Rossiya, Pulkovo Enjoy Bigger Passenger Quotas
Rossiya Airlines hopes to reach a passenger volume of five million people next year.
Published: December 12, 2012 (Issue # 1739)
The St. Petersburg-based Rossiya Airlines honored its four millionth passenger of the year last week in St. Petersburg.
While it turned out to be a pleasant surprise for city resident Natalya Grishanova, who happened to be the lucky passenger, it was also a milestone for the airline itself, since it is the first time Rossiya has achieved this threshold.
Last year the airline carried 3.5 million passengers.
Dmitry Zvonaryov, Rossiya’s deputy general commercial director, said the company had seen a 17-percent increase in passenger volumes this year.
Zvonaryov said the factors that influenced this growth included the company’s adoption of new quality standards, the merger with Aeroflot, Russia’s leading airline, and an increase in demand for flights among Russians.
“This year, Russia’s airlines are expected to carry a combined total of about 70 million passengers. This figure indicates that more and more people want to fly, be it for business or vacation,” Zvonaryov said.
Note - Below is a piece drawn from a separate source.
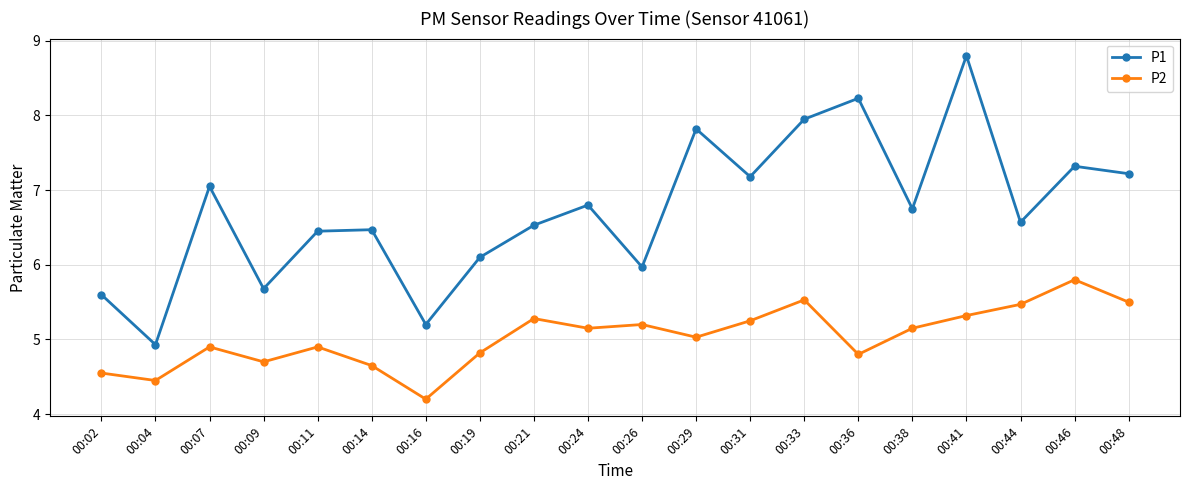

What is the average value of the P2 series?

5.0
Zvonaryov said Rossiya currently services 40 percent of passenger transportation at St. Petersburg’s Pulkovo airport, adding that the company hopes “to serve every second passenger in Pulkovo airport soon” and to reach a passenger volume of five million people next year. Pulkovo airport recently honored its 10 millionth passenger this year.
Next year, Rossiya plans to launch flights to the city of Syktyvkar in Russia’s Komi republic, as well as to new destinations in Spain and Greece.
“Our aim is to offer our passengers interesting new destinations, lower prices for tickets and more sophisticated technology,” Zvonaryov said.
“We’re planning not only to widen the geography of our flights but also to increase the frequency of flights,” he added.
Zvonaryov said that the airline had, however, once again been obliged to temporarily suspend flights to London for the fall-winter season.
“It takes so much time and effort for many people, sometimes up to one or even one and a half months, to get a visa to Great Britain that we have noticed a significant drop in passenger volume on our flights to London,” he said. “So we’ve suspended the flight to see if the situation improves. So many things have a knock-on effect on the travel market. For instance, when Israel and Russia introduced a no-visa regime [in Sept. 2008] we witnessed a significant increase in travel to Israel,” he said.
Grishanova, an IT engineer by profession, said it was “a very pleasant surprise” for her to become Rossiya’s four millionth passenger. Grishanova, who was given presents by Rossiya Airlines, including two tickets to any destination, said it was the first time this year she had flown.